Behandeling van het geschil

De zaak is behandeld op 10 oktober 2024 te Utrecht. Partijen zijn niet op de zitting verschenen.

Onderwerp van het geschil
Dit geschil vloeit voort uit de op 29 maart 2024 gesloten koopovereenkomst, waarbij de ondernemer een keyboard aan de consument heeft verkocht tegen een koopprijs van € 208,59. Deze zaak spitst zich toe op de terugbetalingsverplichting van de ondernemer.

Standpunt van de consument
Voor het standpunt van de consument verwijst de commissie naar de overgelegde stukken. Dat standpunt komt in de kern op het volgende neer. Zoals sinds 4 april 2024 bij de ondernemer is gemeld, heb ik het keyboard van de bestelling met nummer 171-3526416-5714715 nog niet ontvangen. Hierover heb ik schriftelijk geklaagd, maar de ondernemer stelt dat het keyboard mogelijk is gestolen en verlangt dat ik aangifte doe van een strafbaar feit voor een mogelijke terugbetaling van het aankoopbedrag. Daarna heb ik de koopovereenkomst bij e-mail van 10 april 2024 ontbonden en de ondernemer verzocht om teruggaaf van het aankoopbedrag binnen een redelijke termijn, omdat de ondernemer het keyboard niet heeft geleverd. De ondernemer weigert terugbetaling nadat ik de overeenkomst schriftelijk heb ontbonden. Hierover heb ik een klacht ingediend bij de ondernemer en Thuiswinkel.org, maar de ondernemer wil het aankoopbedrag alsnog niet terugbetalen. De ondernemer draagt de bewijslast van de aflevering van de bestelling. De consument eist ontbinding van de koopovereenkomst met terugbetaling van het aankoopbedrag, te vermeerderen met wettelijke rente en de kosten van de procedure, uitvoerbaar bij voorraad.

Standpunt van de ondernemer
Voor het standpunt van de ondernemer verwijst de commissie naar de overgelegde stukken. Dit standpunt komt in de kern op het volgende neer. Zoals reeds op 27 mei 2024 aan de consument gemaild, heeft de ondernemer (terug)betaling aangeboden van het door de consument gevorderde bedrag inclusief klachtengeld. Omdat de consument de hoogte van het klachtengeld des verzocht niet heeft aangegeven, gaat de ondernemer er vooralsnog van uit dat het klachtengeld € 52,50 heeft bedragen.
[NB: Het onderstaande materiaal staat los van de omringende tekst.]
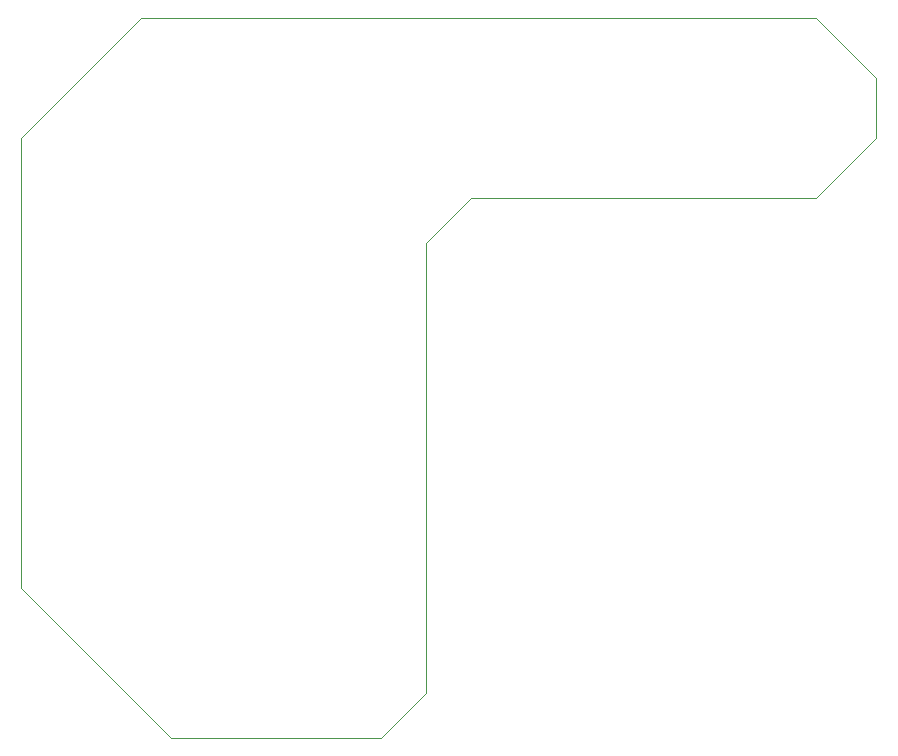
<source format=gbp>
G75*
%MOIN*%
%OFA0B0*%
%FSLAX25Y25*%
%IPPOS*%
%LPD*%
%AMOC8*
5,1,8,0,0,1.08239X$1,22.5*
%
%ADD10C,0.00000*%
D10*
X0051000Y0001000D02*
X0121000Y0001000D01*
X0136000Y0016000D01*
X0136000Y0166000D01*
X0151000Y0181000D01*
X0266000Y0181000D01*
X0286000Y0201000D01*
X0286000Y0221000D01*
X0266000Y0241000D01*
X0041000Y0241000D01*
X0001000Y0201000D01*
X0001000Y0051000D01*
X0051000Y0001000D01*
M02*

</source>
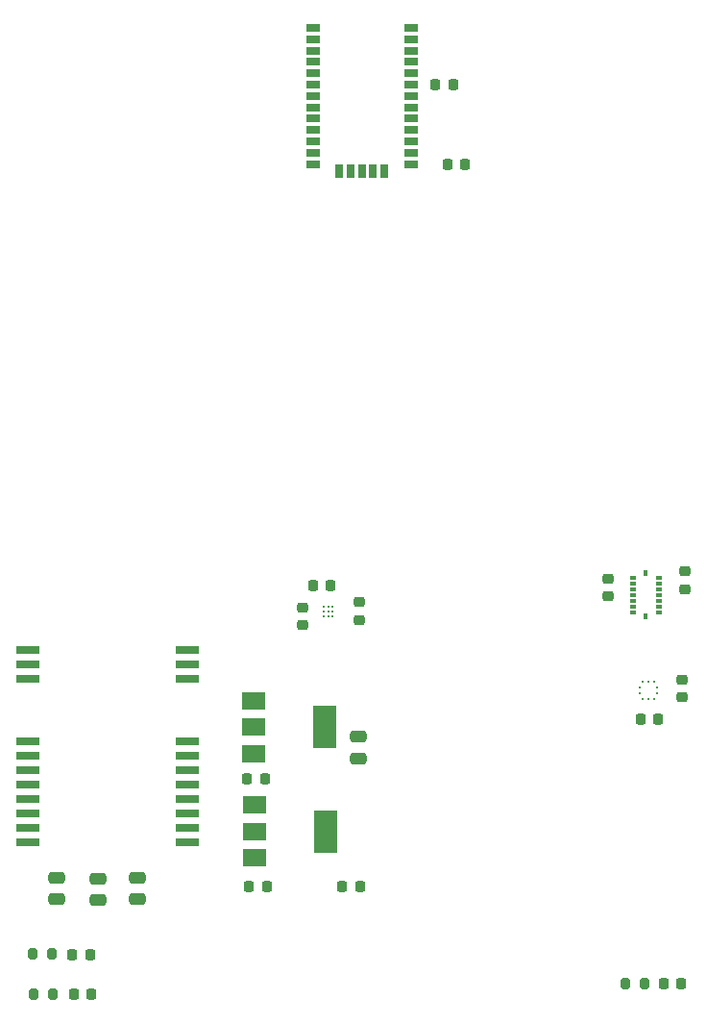
<source format=gbr>
%TF.GenerationSoftware,KiCad,Pcbnew,7.0.10*%
%TF.CreationDate,2024-05-30T01:56:08-07:00*%
%TF.ProjectId,APRL,4150524c-2e6b-4696-9361-645f70636258,rev?*%
%TF.SameCoordinates,Original*%
%TF.FileFunction,Paste,Top*%
%TF.FilePolarity,Positive*%
%FSLAX46Y46*%
G04 Gerber Fmt 4.6, Leading zero omitted, Abs format (unit mm)*
G04 Created by KiCad (PCBNEW 7.0.10) date 2024-05-30 01:56:08*
%MOMM*%
%LPD*%
G01*
G04 APERTURE LIST*
G04 Aperture macros list*
%AMRoundRect*
0 Rectangle with rounded corners*
0 $1 Rounding radius*
0 $2 $3 $4 $5 $6 $7 $8 $9 X,Y pos of 4 corners*
0 Add a 4 corners polygon primitive as box body*
4,1,4,$2,$3,$4,$5,$6,$7,$8,$9,$2,$3,0*
0 Add four circle primitives for the rounded corners*
1,1,$1+$1,$2,$3*
1,1,$1+$1,$4,$5*
1,1,$1+$1,$6,$7*
1,1,$1+$1,$8,$9*
0 Add four rect primitives between the rounded corners*
20,1,$1+$1,$2,$3,$4,$5,0*
20,1,$1+$1,$4,$5,$6,$7,0*
20,1,$1+$1,$6,$7,$8,$9,0*
20,1,$1+$1,$8,$9,$2,$3,0*%
G04 Aperture macros list end*
%ADD10RoundRect,0.225000X-0.250000X0.225000X-0.250000X-0.225000X0.250000X-0.225000X0.250000X0.225000X0*%
%ADD11RoundRect,0.250000X-0.475000X0.250000X-0.475000X-0.250000X0.475000X-0.250000X0.475000X0.250000X0*%
%ADD12R,2.000000X1.500000*%
%ADD13R,2.000000X3.800000*%
%ADD14RoundRect,0.225000X0.250000X-0.225000X0.250000X0.225000X-0.250000X0.225000X-0.250000X-0.225000X0*%
%ADD15RoundRect,0.200000X-0.200000X-0.275000X0.200000X-0.275000X0.200000X0.275000X-0.200000X0.275000X0*%
%ADD16RoundRect,0.218750X-0.218750X-0.256250X0.218750X-0.256250X0.218750X0.256250X-0.218750X0.256250X0*%
%ADD17C,0.228600*%
%ADD18R,0.279400X0.254000*%
%ADD19R,0.254000X0.254000*%
%ADD20R,2.000000X0.800000*%
%ADD21RoundRect,0.225000X-0.225000X-0.250000X0.225000X-0.250000X0.225000X0.250000X-0.225000X0.250000X0*%
%ADD22RoundRect,0.225000X0.225000X0.250000X-0.225000X0.250000X-0.225000X-0.250000X0.225000X-0.250000X0*%
%ADD23R,1.143000X0.711200*%
%ADD24R,0.711200X1.143000*%
%ADD25R,0.590000X0.350000*%
%ADD26R,0.350000X0.590000*%
%ADD27RoundRect,0.200000X0.200000X0.275000X-0.200000X0.275000X-0.200000X-0.275000X0.200000X-0.275000X0*%
G04 APERTURE END LIST*
D10*
%TO.C,C14*%
X141450000Y-100975000D03*
X141450000Y-102525000D03*
%TD*%
D11*
%TO.C,C4*%
X119850000Y-124750000D03*
X119850000Y-126650000D03*
%TD*%
D10*
%TO.C,C13*%
X146500000Y-100475000D03*
X146500000Y-102025000D03*
%TD*%
D11*
%TO.C,C3*%
X123450000Y-124800000D03*
X123450000Y-126700000D03*
%TD*%
D12*
%TO.C,5V*%
X137250000Y-118350000D03*
X137250000Y-120650000D03*
D13*
X143550000Y-120650000D03*
D12*
X137250000Y-122950000D03*
%TD*%
D14*
%TO.C,C6*%
X174900000Y-108875000D03*
X174900000Y-107325000D03*
%TD*%
D15*
%TO.C,R3*%
X169975000Y-134050000D03*
X171625000Y-134050000D03*
%TD*%
%TO.C,R2*%
X117700000Y-131450000D03*
X119350000Y-131450000D03*
%TD*%
D14*
%TO.C,C2*%
X168450000Y-99975000D03*
X168450000Y-98425000D03*
%TD*%
D16*
%TO.C,Status*%
X173300000Y-134050000D03*
X174875000Y-134050000D03*
%TD*%
D17*
%TO.C,Mag*%
X144150000Y-101700000D03*
X143749950Y-101700000D03*
X143349900Y-101700000D03*
X144150000Y-101299950D03*
X143749950Y-101299950D03*
X143349900Y-101299950D03*
X144150000Y-100899900D03*
X143749950Y-100899900D03*
X143349900Y-100899900D03*
%TD*%
D18*
%TO.C,Baro*%
X172710301Y-108500000D03*
X172710301Y-108000000D03*
D19*
X172449999Y-107476999D03*
X171950000Y-107476999D03*
X171450001Y-107476999D03*
D18*
X171189699Y-108000000D03*
X171189699Y-108500000D03*
D19*
X171450001Y-109023001D03*
X171950000Y-109023001D03*
X172449999Y-109023001D03*
%TD*%
D12*
%TO.C,3.3V*%
X137150000Y-109200000D03*
X137150000Y-111500000D03*
D13*
X143450000Y-111500000D03*
D12*
X137150000Y-113800000D03*
%TD*%
D20*
%TO.C,Lora*%
X117300000Y-104650000D03*
X117300000Y-105920000D03*
X117300000Y-107190000D03*
X117300000Y-112760000D03*
X117300000Y-114030000D03*
X117300000Y-115300000D03*
X117300000Y-116570000D03*
X117300000Y-117840000D03*
X117300000Y-119110000D03*
X117300000Y-120380000D03*
X117300000Y-121650000D03*
X131300000Y-121650000D03*
X131300000Y-120380000D03*
X131300000Y-119110000D03*
X131300000Y-117840000D03*
X131300000Y-116570000D03*
X131300000Y-115300000D03*
X131300000Y-114030000D03*
X131300000Y-112760000D03*
X131300000Y-107190000D03*
X131300000Y-105920000D03*
X131300000Y-104650000D03*
%TD*%
D11*
%TO.C,C1*%
X126950000Y-124750000D03*
X126950000Y-126650000D03*
%TD*%
D21*
%TO.C,C16*%
X153200000Y-54900000D03*
X154750000Y-54900000D03*
%TD*%
D22*
%TO.C,C12*%
X143950000Y-99050000D03*
X142400000Y-99050000D03*
%TD*%
D23*
%TO.C,GPS1*%
X151025000Y-61900001D03*
X151025000Y-60900000D03*
X151025000Y-59900000D03*
X151025000Y-58899999D03*
X151025000Y-57900001D03*
X151025000Y-56900001D03*
X151025000Y-55900000D03*
X151025000Y-54899999D03*
X151025000Y-53899999D03*
X151025000Y-52900001D03*
X151025000Y-51900000D03*
X151025000Y-50900000D03*
X151025000Y-49899999D03*
X142375000Y-49899999D03*
X142375000Y-50900000D03*
X142375000Y-51900000D03*
X142375000Y-52900001D03*
X142375000Y-53899999D03*
X142375000Y-54899999D03*
X142375000Y-55900000D03*
X142375000Y-56900001D03*
X142375000Y-57900001D03*
X142375000Y-58899999D03*
X142375000Y-59900000D03*
X142375000Y-60900000D03*
X142375000Y-61900001D03*
D24*
X144699999Y-62500002D03*
X145699999Y-62500002D03*
X146700000Y-62500002D03*
X147700001Y-62500002D03*
X148700001Y-62500002D03*
%TD*%
D10*
%TO.C,C5*%
X175200000Y-97775000D03*
X175200000Y-99325000D03*
%TD*%
D11*
%TO.C,C11*%
X146400000Y-112350000D03*
X146400000Y-114250000D03*
%TD*%
D21*
%TO.C,C15*%
X154275000Y-61900000D03*
X155825000Y-61900000D03*
%TD*%
D16*
%TO.C,3.3V*%
X121187500Y-131500000D03*
X122762500Y-131500000D03*
%TD*%
D25*
%TO.C,IMU*%
X172902500Y-98350000D03*
X172902500Y-98850000D03*
X172902500Y-99350000D03*
X172902500Y-99850000D03*
X172902500Y-100350000D03*
X172902500Y-100850000D03*
X172902500Y-101350000D03*
D26*
X171737500Y-101765000D03*
D25*
X170572500Y-101350000D03*
X170572500Y-100850000D03*
X170572500Y-100350000D03*
X170572500Y-99850000D03*
X170572500Y-99350000D03*
X170572500Y-98850000D03*
X170572500Y-98350000D03*
D26*
X171737500Y-97935000D03*
%TD*%
D21*
%TO.C,C8*%
X136775000Y-125550000D03*
X138325000Y-125550000D03*
%TD*%
D16*
%TO.C,5V*%
X121312500Y-135000000D03*
X122887500Y-135000000D03*
%TD*%
D22*
%TO.C,C9*%
X146525000Y-125550000D03*
X144975000Y-125550000D03*
%TD*%
D21*
%TO.C,C10*%
X136600000Y-116000000D03*
X138150000Y-116000000D03*
%TD*%
D27*
%TO.C,R1*%
X119450000Y-135000000D03*
X117800000Y-135000000D03*
%TD*%
D22*
%TO.C,C7*%
X172800000Y-110750000D03*
X171250000Y-110750000D03*
%TD*%
M02*

</source>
De terugbetaling van het totale bedrag is inmiddels in gang gezet.

Beoordeling van het geschil
Nadat de ondernemer eerder had bericht dat partijen de zaak onderling zouden hebben opgelost en het secretariaat op basis daarvan de zaak had gesloten, heeft de consument bericht dat de zaak niet is opgelost en heropend dient te worden. Het secretariaat heeft partijen vervolgens bericht dat de zaak inderdaad is heropend en dat de procedure wordt voortgezet. De commissie gaat dan ook over tot de beoordeling van het voorliggende geschil en overweegt als volgt.

De ondernemer is op grond van de koopovereenkomst verplicht om het keyboard in eigendom over te dragen en af te leveren aan de consument. Nu de consument die overdracht en aflevering nadrukkelijk betwist, rust op de ondernemer de stelplicht en eventuele bewijslast van de feiten waaruit die overdracht en aflevering aan de consument volgt. Omdat de ondernemer dat niet stelt zodat verder tot uitgangspunt dient dat de consument het keyboard niet heeft ontvangen, kwalificeert de door de consument bij e-mail van 10 april 2024 ingeroepen ontbinding als een tijdige uitoefening van het wettelijke herroepingsrecht. Ook weerspreekt de ondernemer de klacht en eis van de consument niet gemotiveerd, zodat de commissie concludeert dat de klacht van de consument gegrond is.

Dat de ondernemer reeds heeft aangeboden om de aankoopprijs en het klachtengeld aan de consument terug te betalen, leidt hier niet tot ongegrondverklaring van de klacht, zoals bedoeld in artikel 17 lid 3 Reglement. De ondernemer heeft dat aanbod immers eerst gedaan toen het geschil bij de commissie reeds aanhangig was. Bovendien omvatte dat aanbod niet de wettelijke rente die de consument (ook) eist en waar de consument ook recht op heeft, omdat de ondernemer niet binnen de in artikel 6:230r lid 1 BW bedoelde veertien-dagen-termijn na de herroeping aan zijn wettelijke vergoedingsverplichting heeft voldaan. Hierdoor is de ondernemer (zonder ingebrekestelling) met de betaling daarvan in verzuim geraakt en de wettelijke rente daarover verschuldigd met ingang van 24 april 2024.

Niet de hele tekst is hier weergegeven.